The Weather

We have been doing variations of the Ouachita Challenge for many years, with the first "official" Ouachita Challenge being held in 2001.  However, this is spring in Arkansas, temperatures can vary widely from the mild in the 70’s to very cold below freezing and weather can change abruptly.  The Ouachita Challenge has been able to tolerate whatever the weather has thrown at us so far. We have several options for dealing with weather from delaying the start time to course reroutes to keep the riders safe.  The race director(s) will make the decision to modify the course, start times, stop the race because of storms/lightening or cancel the ride based on the weather and rider safety.

Safety in the Woods

Pace yourself. You will encounter a little bit of everything. Highway, Dirt Road, Single Track. Some of the trail has very steep climbs that will put the best of riders off their bike for a little hike-a-bike.

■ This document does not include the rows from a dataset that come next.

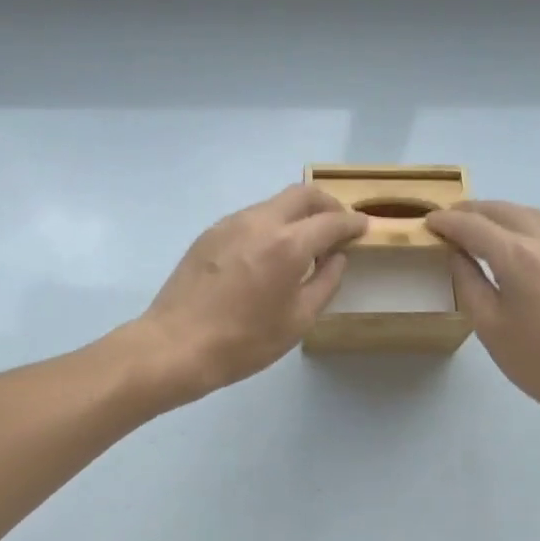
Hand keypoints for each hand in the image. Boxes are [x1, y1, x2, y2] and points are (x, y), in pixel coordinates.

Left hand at [134, 184, 366, 403]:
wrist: (175, 345)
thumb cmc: (244, 341)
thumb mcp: (298, 319)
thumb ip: (325, 282)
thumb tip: (336, 257)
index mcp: (288, 244)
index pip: (331, 221)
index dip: (352, 222)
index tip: (364, 227)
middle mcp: (260, 222)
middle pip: (302, 194)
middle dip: (327, 204)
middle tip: (338, 225)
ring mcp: (231, 223)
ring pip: (274, 203)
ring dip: (297, 214)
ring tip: (305, 241)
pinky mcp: (210, 233)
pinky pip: (251, 217)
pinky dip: (272, 224)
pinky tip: (270, 252)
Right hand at [428, 201, 539, 432]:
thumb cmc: (539, 362)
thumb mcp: (490, 325)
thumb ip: (468, 281)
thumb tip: (457, 253)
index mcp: (519, 257)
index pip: (474, 226)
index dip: (448, 221)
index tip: (429, 222)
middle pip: (505, 211)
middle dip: (473, 211)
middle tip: (450, 220)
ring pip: (532, 215)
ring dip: (502, 214)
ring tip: (481, 226)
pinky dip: (525, 227)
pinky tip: (517, 245)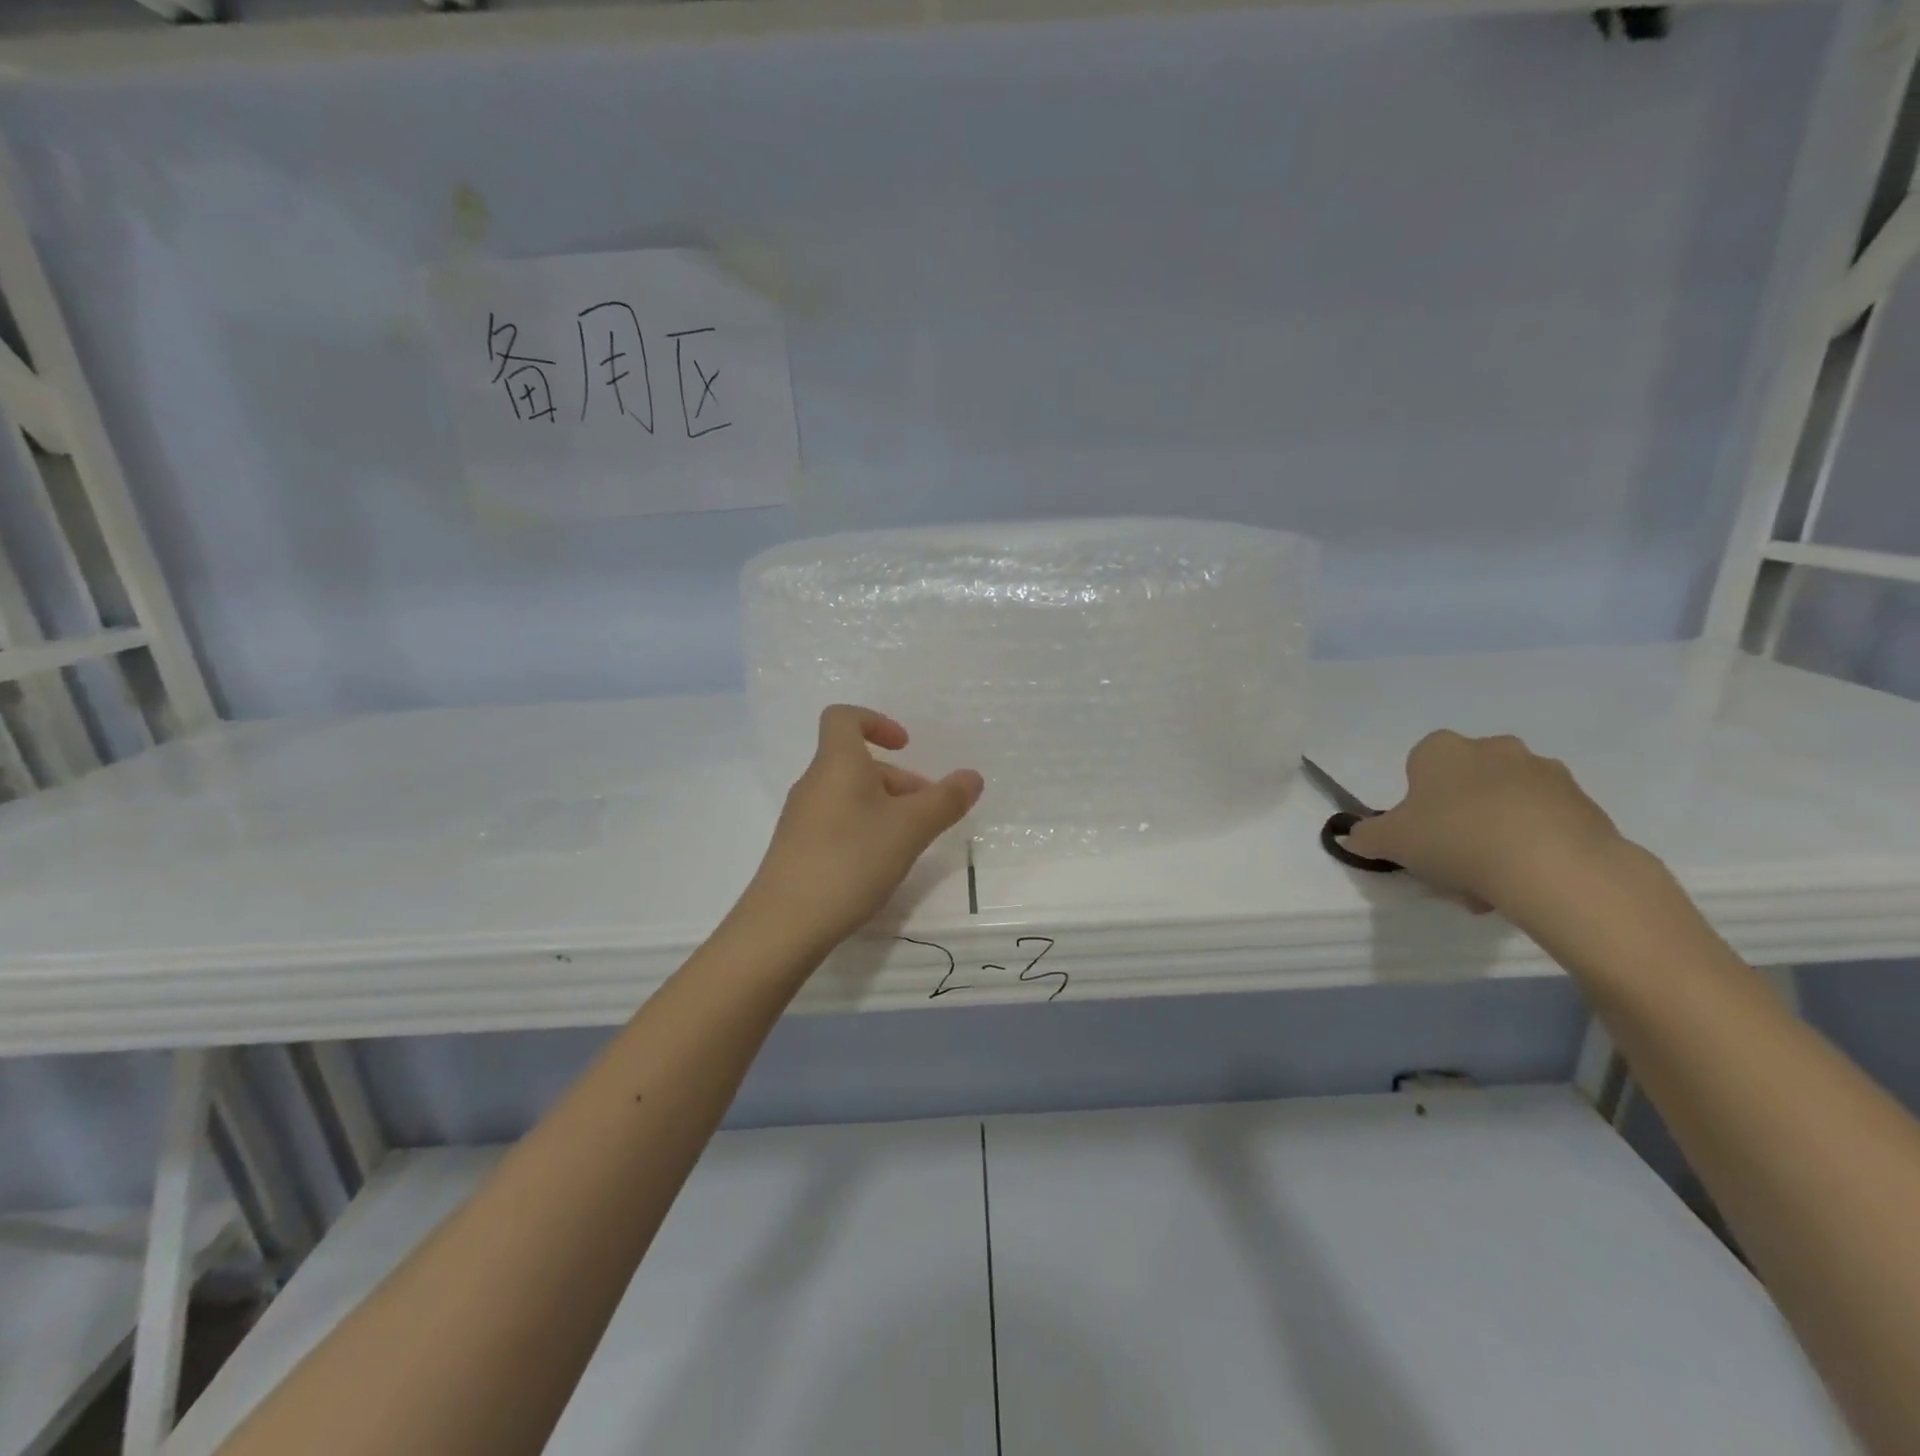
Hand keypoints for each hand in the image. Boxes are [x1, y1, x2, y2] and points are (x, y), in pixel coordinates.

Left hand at [743, 705, 983, 953]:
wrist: (784, 924)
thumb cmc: (851, 860)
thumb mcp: (910, 828)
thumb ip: (945, 800)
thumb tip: (972, 776)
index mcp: (837, 763)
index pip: (844, 717)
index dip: (877, 722)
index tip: (906, 747)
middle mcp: (814, 783)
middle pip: (857, 763)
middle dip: (898, 781)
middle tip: (928, 813)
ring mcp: (801, 818)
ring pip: (849, 796)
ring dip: (884, 808)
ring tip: (910, 843)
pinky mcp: (797, 850)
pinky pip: (836, 823)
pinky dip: (863, 831)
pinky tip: (879, 866)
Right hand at [1344, 730, 1626, 913]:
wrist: (1552, 865)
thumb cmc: (1454, 838)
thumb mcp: (1390, 841)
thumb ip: (1366, 836)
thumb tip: (1353, 836)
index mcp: (1442, 749)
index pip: (1420, 765)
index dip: (1417, 802)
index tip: (1419, 834)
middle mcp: (1494, 748)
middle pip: (1466, 785)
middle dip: (1459, 819)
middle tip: (1451, 863)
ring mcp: (1545, 772)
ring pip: (1506, 805)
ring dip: (1496, 835)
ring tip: (1490, 883)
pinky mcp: (1585, 803)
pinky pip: (1545, 823)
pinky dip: (1532, 848)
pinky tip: (1524, 883)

There are creek crossings, rocky areas, some very fast sections and some areas that are very narrow. If you are feeling nervous about the width of the trail and the steep drop off, walk your bike for a while.

If you have a mechanical failure, or an injury do not try to exit off the trail on your own. Wait for an official Ride Guide, to assist you or get to the nearest Course Marshal and ask for help.

If you see another rider in need, do what you can to help and then report the problem to the next Course Marshal.

Basic Equipment

Your bike should be in tip-top-shape.

Make sure that you have brand new brake pads installed. A wet day will destroy most brake pads.

Carry two new inner tubes, patch kit, tire pump, spoke wrench, Allen set and chain tool. This is a minimum. You cannot plan for every possibility, but you can try

How to Ride this BIG RIDE!

If this is your first Ouachita Challenge, or your first BIG DISTANCE mountain bike ride then plan to go long, not fast.

If you want to finish the Ouachita Challenge or complete as much distance as possible, here is how you do it.

First: Pace yourself for the long haul. Do not over tax yourself on the early climbs. There will be many hills and charging up the first few may be fun, but it will cost you later.

Second: DON'T CRASH!!!. Inadvertent dismounts from your bike not only risks injury to you and your bike but also robs you of energy.

Third: Drink early and often. Eat a little something every hour or two as well as water and Heed.

Water- You should be equipped with a full 72 fluid ounces of water or fluid replacement of choice. That should get you from one Aid Station to the next.

Food- Energy bars and gel will help get you from one Aid Station to the next. For those who complete the 60 mile ride, expect a 7 to 9 hour ride and pack accordingly. Food will be available at the check points as well as water.